My parents have been married for thirty years, proving day in and day out to be a shining, sparkling, brilliant example of what real, unconditional, spiritual love and commitment look like in human form. Despite whatever flaws they each brought to the relationship table, they have committed and recommitted themselves to each other and to their family, which makes my solo act even more puzzling to outsiders.
I'm a through and through Sagittarius, independent and adventurous, eternally optimistic and excited, a deep thinker seeing opportunity for expansion where others feel a fear of the unknown that makes them want to shut down. I'm a nurturer yet I am currently and purposefully avoiding romantic relationships, even going as far as assuming I might not have the "baby gene" because I've never had a desire to have children (who knows, maybe someday). This is ironic seeing as how I’m in a nurturing profession (clinical social work), and I've nurtured my puppy to the point of neurosis and no return, smothering him with love so intensely that I question whether or not I have given him generalized anxiety (He's afraid of everything.).
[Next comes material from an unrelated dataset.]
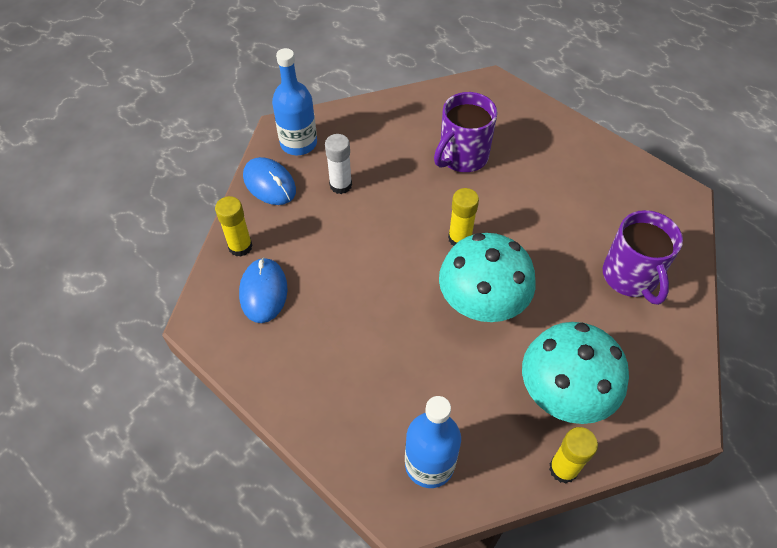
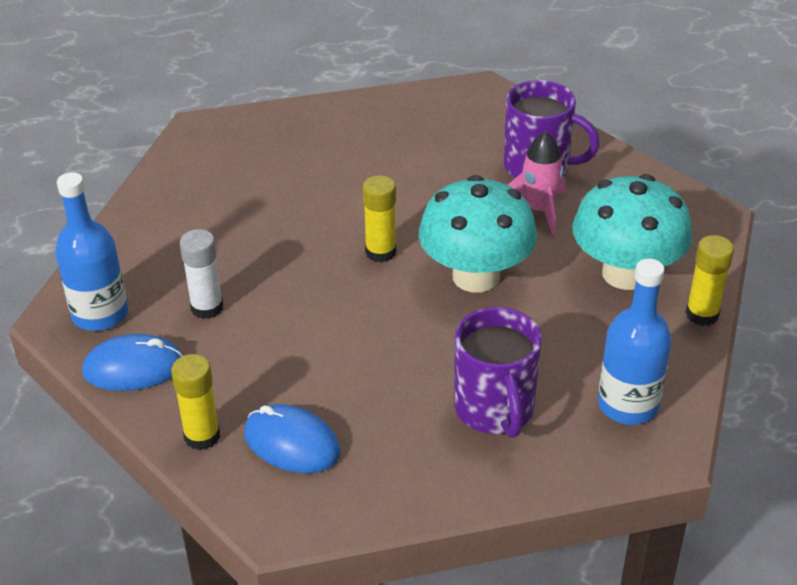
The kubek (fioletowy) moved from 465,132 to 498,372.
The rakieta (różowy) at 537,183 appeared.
But, I am involved in a nurturing, loving relationship right now with my most dedicated and committed partner yet – ME! Right now, I am busy working full-time on the relationship I have with myself, logging meditation minutes and miles, because total, complete, and consuming self-love is the source of all healthy worldly and otherworldly relationships. In the past, I haven’t had such a wonderful relationship with myself, and I will go as far as saying that it was quite literally downright abusive, like a controlling spouse telling his/her lover what to think, do, wear, and say and then becoming volatile upon seeing the results, as if they were none of his/her doing. I could NEVER please myself, even with the best and most loving of intentions that I was capable of at the time. I would have divorced myself if it were possible citing irreconcilable differences. I was retched.
I’m delaying gratification for the moment while many of my peers are in relationships, married, engaged, and having children, which are the right decisions for them and are admirable nonetheless, because I intend to create a life that is unique to me and my needs, wants, and desires. These needs, wants, and desires may not be traditional, but they are mine, and I choose to believe that I will intuitively know when I am ready for romantic love, just as I intuitively knew I wanted to get a Master’s Degree, work in a hospice, and move to Miami, FL.
If that day ever comes, I will fall to my knees, heart bursting with awe and wonderment, and thank God for the blessing he has bestowed upon me, admittedly undeserved, like I do for the many blessings I currently have and have had in my life. But until then, my choice is to be all that I can be before I try to be all that we can be.